Ingest Delay Variance: A Race Condition Effecting Modern SIEM Systems
This is a description of a class of issues in SIEM systems that are not accounted for in many products. It’s relevance to this website is as a portfolio item. It may also be useful for SIEM users to avoid creating queries effected by the issue. I have reported the issue and suggested related warnings in documentation to one vendor: https://github.com/MicrosoftDocs/azure-docs/pull/122521.
—————————————————————————————————————-
Index time delays are a known issue in query design: https://learn.microsoft.com/en-us/azure/sentinel/ingestion-delay. The problem is effectively that you are often trying to fix a time window over which you would like to consider events by using a concept of “scheduled searches” with pre-configured time ranges that are relative to the time the search is set to execute.
The simplest case is where you scheduled a search to run every N units of time and it looks back over N units of time of data (where the time between runs and the time over which you look back are equal). You wouldn’t think there would be any problems with this design, but it’s not quite true. Search processing systems are quite complex and layered (sort of like database management systems). Because they are so complicated it can take quite a long time between when an event occurs on a system and when that event actually makes it into the event processing systems data storage component and becomes available for querying.

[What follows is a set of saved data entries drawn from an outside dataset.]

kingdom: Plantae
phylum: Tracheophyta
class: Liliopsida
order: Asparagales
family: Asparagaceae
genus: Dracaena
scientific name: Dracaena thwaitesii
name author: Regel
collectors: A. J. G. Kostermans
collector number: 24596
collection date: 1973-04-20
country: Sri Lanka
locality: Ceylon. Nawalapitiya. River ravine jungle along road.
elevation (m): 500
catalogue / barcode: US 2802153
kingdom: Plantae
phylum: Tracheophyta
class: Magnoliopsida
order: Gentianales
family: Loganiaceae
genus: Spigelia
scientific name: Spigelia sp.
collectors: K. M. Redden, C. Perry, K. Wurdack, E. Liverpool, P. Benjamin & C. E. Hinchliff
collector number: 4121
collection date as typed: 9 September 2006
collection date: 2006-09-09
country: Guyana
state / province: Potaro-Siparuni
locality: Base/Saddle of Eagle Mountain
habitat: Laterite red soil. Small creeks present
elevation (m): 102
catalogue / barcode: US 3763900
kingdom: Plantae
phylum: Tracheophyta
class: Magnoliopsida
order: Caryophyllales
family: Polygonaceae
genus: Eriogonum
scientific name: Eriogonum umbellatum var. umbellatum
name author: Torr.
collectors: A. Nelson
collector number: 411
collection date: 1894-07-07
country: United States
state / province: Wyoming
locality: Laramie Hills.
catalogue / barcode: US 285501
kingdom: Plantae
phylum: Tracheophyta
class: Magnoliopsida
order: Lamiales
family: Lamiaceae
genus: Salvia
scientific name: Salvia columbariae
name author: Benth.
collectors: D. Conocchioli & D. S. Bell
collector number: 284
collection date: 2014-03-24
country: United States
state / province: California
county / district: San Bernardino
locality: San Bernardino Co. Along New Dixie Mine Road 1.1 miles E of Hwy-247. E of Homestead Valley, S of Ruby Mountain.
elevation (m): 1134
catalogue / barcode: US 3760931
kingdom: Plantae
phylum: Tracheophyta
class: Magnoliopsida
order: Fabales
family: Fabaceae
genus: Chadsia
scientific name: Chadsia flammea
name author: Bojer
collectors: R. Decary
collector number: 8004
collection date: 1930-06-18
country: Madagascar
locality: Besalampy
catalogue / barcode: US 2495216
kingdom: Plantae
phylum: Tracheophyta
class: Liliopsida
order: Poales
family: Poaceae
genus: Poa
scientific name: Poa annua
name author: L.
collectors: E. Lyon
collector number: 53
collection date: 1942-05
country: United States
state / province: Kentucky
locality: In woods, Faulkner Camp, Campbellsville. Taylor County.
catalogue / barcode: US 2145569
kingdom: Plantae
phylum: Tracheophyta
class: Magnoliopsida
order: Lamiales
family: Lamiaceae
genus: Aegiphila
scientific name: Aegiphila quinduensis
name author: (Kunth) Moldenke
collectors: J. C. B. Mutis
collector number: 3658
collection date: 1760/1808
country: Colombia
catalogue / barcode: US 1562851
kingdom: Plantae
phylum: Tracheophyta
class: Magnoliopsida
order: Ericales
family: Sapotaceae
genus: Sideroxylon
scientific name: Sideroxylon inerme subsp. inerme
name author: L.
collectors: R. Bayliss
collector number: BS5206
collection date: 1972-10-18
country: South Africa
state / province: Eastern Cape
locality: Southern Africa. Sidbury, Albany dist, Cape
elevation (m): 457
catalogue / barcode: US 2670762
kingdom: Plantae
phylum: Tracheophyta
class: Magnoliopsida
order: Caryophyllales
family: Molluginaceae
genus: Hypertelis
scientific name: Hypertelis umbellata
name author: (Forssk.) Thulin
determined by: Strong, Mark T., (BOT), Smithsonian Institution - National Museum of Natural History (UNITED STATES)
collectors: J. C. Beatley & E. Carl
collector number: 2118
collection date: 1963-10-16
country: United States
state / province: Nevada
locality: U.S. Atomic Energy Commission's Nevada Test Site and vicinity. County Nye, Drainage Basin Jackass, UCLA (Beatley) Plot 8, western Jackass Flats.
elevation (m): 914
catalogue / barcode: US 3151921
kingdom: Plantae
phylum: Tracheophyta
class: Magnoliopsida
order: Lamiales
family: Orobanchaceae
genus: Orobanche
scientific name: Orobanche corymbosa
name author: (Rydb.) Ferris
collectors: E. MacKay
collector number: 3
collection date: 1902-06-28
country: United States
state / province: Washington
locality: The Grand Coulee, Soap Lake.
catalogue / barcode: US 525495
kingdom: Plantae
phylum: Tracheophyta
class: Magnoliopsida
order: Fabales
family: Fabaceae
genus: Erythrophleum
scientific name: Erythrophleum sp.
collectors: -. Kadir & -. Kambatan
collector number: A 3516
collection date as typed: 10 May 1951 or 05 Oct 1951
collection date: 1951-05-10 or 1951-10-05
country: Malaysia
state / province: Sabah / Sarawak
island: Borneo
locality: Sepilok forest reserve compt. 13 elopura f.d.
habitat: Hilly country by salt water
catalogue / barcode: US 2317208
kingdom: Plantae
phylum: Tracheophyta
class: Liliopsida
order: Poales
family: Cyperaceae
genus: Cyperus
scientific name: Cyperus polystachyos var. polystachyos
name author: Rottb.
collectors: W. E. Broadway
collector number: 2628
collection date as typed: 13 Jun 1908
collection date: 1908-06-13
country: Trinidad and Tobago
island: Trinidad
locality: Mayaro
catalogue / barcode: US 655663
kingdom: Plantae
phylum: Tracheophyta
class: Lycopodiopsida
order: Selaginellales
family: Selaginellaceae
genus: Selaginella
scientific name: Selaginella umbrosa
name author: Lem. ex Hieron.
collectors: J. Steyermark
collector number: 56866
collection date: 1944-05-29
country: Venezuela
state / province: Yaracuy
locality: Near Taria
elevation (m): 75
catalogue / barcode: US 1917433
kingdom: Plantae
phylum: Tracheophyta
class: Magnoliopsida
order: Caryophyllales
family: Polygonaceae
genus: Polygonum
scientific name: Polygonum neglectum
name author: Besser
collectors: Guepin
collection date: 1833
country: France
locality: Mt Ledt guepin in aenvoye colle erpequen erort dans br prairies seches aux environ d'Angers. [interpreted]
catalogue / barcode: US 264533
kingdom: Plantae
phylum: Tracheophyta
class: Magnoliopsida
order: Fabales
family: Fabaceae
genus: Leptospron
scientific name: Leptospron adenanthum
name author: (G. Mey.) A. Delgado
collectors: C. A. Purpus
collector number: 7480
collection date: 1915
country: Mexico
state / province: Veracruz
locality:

There’s a lot of “stuff” between the point of the system on which the event was generated and the data store in which the event process system stores the events: the operating system of the system which generates the event, the network, the system(s) on which the event processing system lives and finally the event processing system’s internals.
Because of all that there can be a delay between the time the event is actually generated and the time the event is available for querying. Because of this an event with an actual time of, say, 10:12 might not exist in the event process system’s data stores until 10:22. If you scheduled a search every 15 minutes and look back 15 minutes, and it that search kicked off at a cadence of 10:00, 10:15, 10:30, etc., then you’d miss this event.
The fix for this, however, is a known design pattern. Microsoft’s documentation contains a good description of how to solve this issue in it’s simplest state. However, if you want to correlate on more than a single event, things get complicated. With two events you aren’t just dealing with a single index time delay, you’re dealing with two index time delays, and they may be different.
Consider the case below, where two alerts, a1 and a2, are intended to be correlated together based on the time the event actually occurred on the system. The search uses the design pattern above, executing every 15 minutes and only looking at events that have been indexed in the last 15 minutes.
Suppose a1 and a2 have the following ingestion and actual event times:
a1 raw event time: 10:09:03, a1 ingestion time: 10:15:03
a2 raw event time: 10:10:00, a2 ingestion time: 10:13:00
And the search executes at 10:00, 10:15 and 10:30.
In the case above event a1 has a raw event time (the time the event actually occurred on the system) of 10:09:03 and an ingestion time (the time in which the event was ingested) of 10:15:03 and a2 has a raw event time (the time the event actually occurred on the system) of 10:10:00 and an ingestion time (the time in which the event was ingested) of 10:13:00.
If the ingestion delay were the same for both events the design pattern recommended above would suffice to account for the delay. However, given the ingestion delay varies between the two events the search would fail to pick up the case above as a1 would only be considered by search execution that started at 10:30 while a2 would only be considered by the search execution that started at 10:15.
Put generally, because the ingestion delay may vary between the two events, it’s still possible, even though both events will still be considered by a search at some point, that, if the time they are generated and indexed falls close to the time a search will be kicked off, that they are considered by different search execution and therefor correlation does not occur.